Clovis library shooting survivors sue shooter’s family

New Mexico

CLOVIS, N.M. (KRQE) – Survivors of the deadly shooting rampage at the Clovis library are now suing the shooter’s family, claiming they could have prevented the tragedy.

The main claim? The teen’s dad made it way too easy for him to get his hands on a gun. The lawsuit also goes after Nathaniel Jouett’s psychologist, saying he should have done more to warn people about the high schooler’s behavior.

Noah and Alexis Molina were just 10 and 20 years old when Nathaniel Jouett opened fire inside the Clovis library two years ago.

“He still struggles with the memory of being told to stay and pretend like he was dead so he wouldn’t get shot again, as his sister was shot laying on top of him shielding him,” says attorney Michael Sawicki.

Jouett, who was 16 at the time, was sentenced to life in prison for the shooting that left two librarians dead and four others wounded.

“There isn’t a day that goes by that I don’t think about each of you, and a night I don’t pray for you.
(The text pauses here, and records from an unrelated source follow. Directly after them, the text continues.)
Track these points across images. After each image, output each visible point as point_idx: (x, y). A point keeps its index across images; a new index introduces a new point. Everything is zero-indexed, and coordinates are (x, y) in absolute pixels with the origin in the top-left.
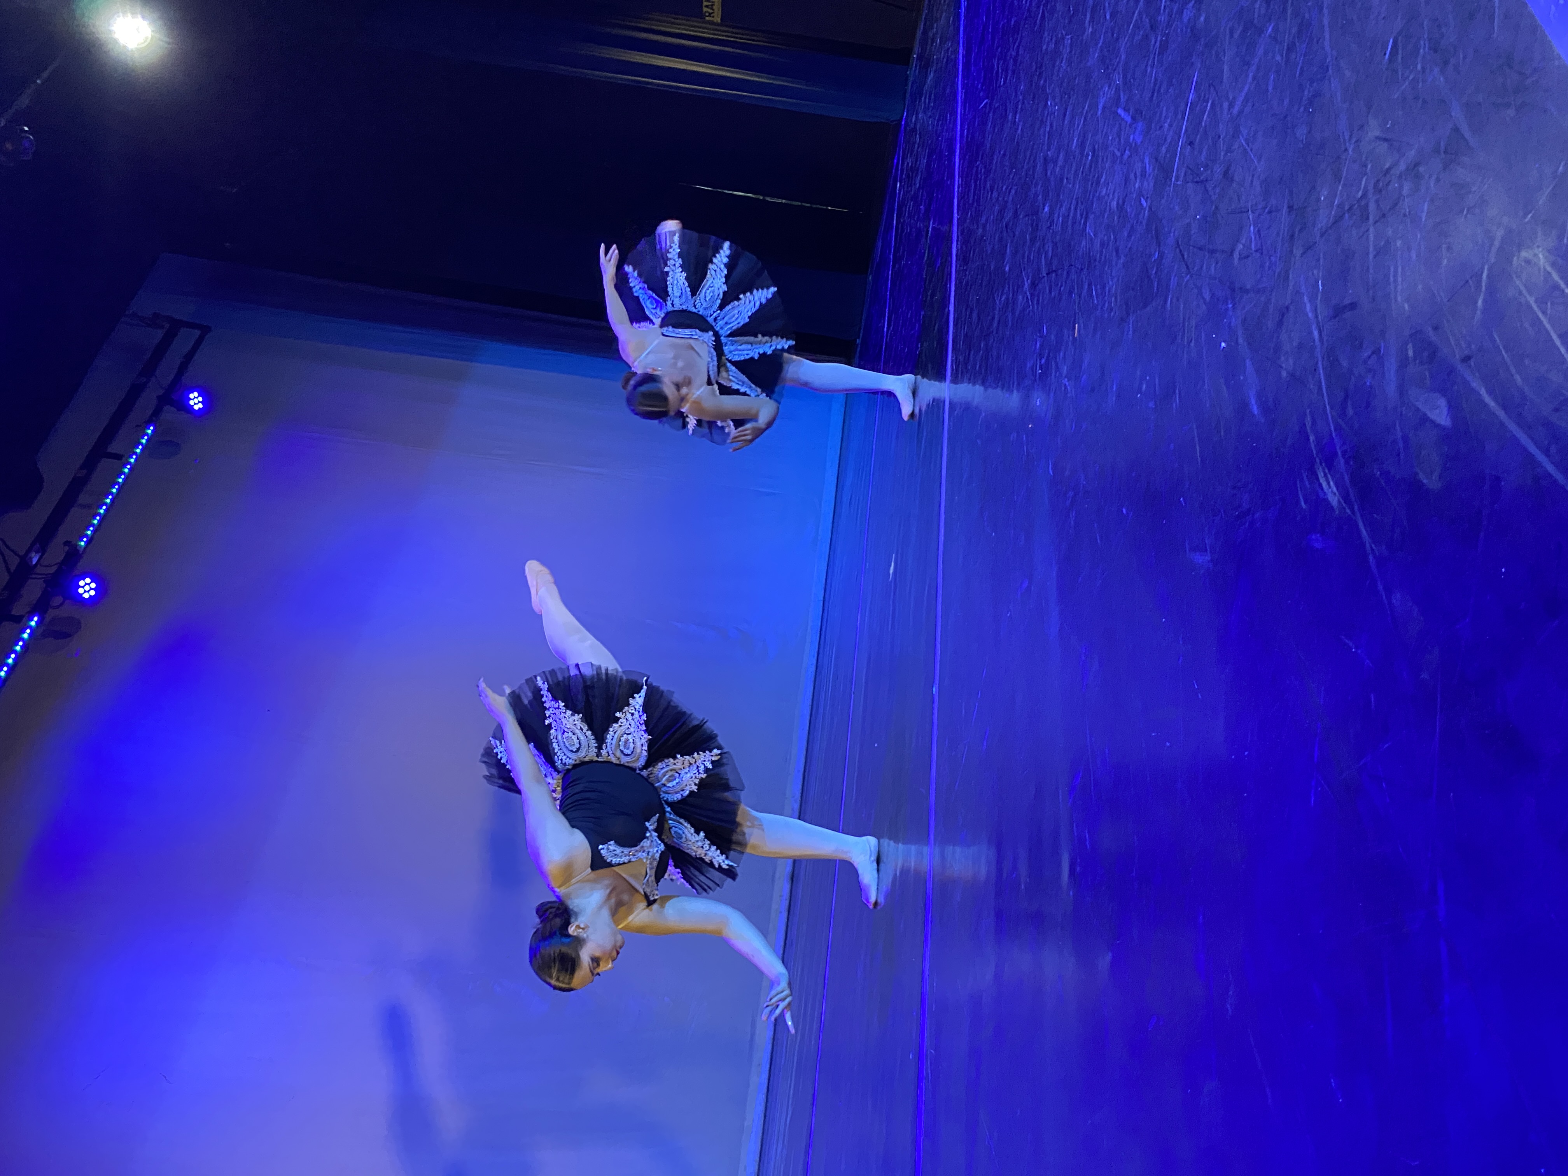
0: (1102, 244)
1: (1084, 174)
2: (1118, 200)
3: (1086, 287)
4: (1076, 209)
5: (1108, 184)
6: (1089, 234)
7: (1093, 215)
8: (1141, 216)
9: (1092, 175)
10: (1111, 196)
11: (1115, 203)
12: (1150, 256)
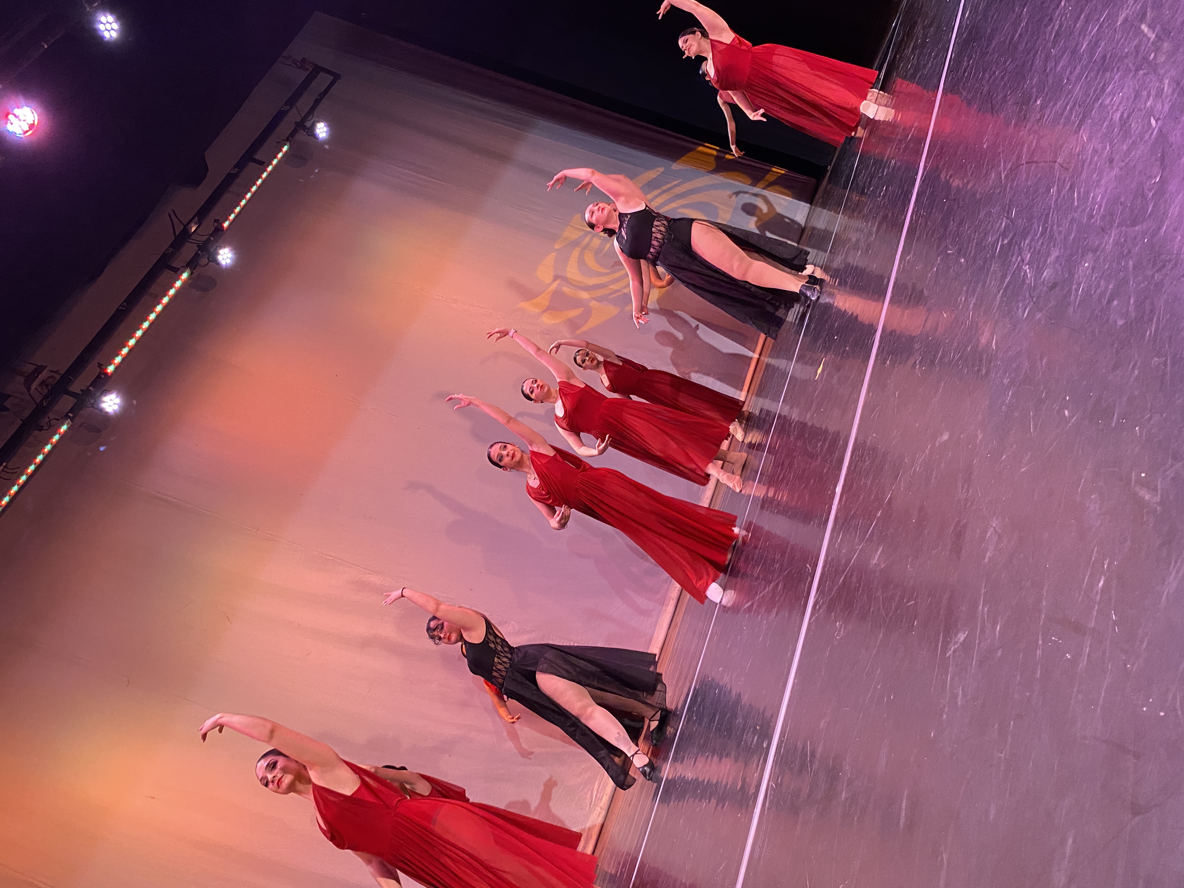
0: (1095, 151)
1: (1088, 79)
2: (1123, 113)
3: (1068, 187)
4: (1071, 110)
5: (1114, 95)
6: (1082, 137)
7: (1090, 121)
8: (1147, 136)
9: (1097, 81)
10: (1115, 108)
11: (1119, 115)
12: (1150, 177)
I pray you find peace and start to heal,” Jouett said in court back in February.

Noah was shot once and Alexis four times. The family says the siblings are still trying to recover, and they believe the people closest to Jouett are also responsible for the crime.

“The family would have obviously known about his problems long before the shootings occurred,” Sawicki says.

Last week, the family filed a lawsuit against Jouett’s father, grandfather and psychologist. According to the lawsuit, Jouett’s father had a substantial amount of guns in his home, one that was a gift from the grandfather, and kept them in an unlocked safe.

“They’re your guns and it’s your family members. You need to take adequate steps to prevent them from gaining access to the guns, otherwise, they’ll be more tragedy like this,” says Sawicki.

Before the shooting, Jouett was seeing a psychologist for his suicidal thoughts. The suit claims the psychologist knew Jouett had access to weapons and was hearing voices but didn’t warn anyone.

“What we can’t understand is why more wasn’t done to prevent him from having access to firearms and the ability to harm other people?” Sawicki says.

KRQE News 13 tried contacting Jouett’s father, grandfather and psychologist for their side, but couldn’t reach any of them. With good time, Jouett will be eligible for parole in about 32 years.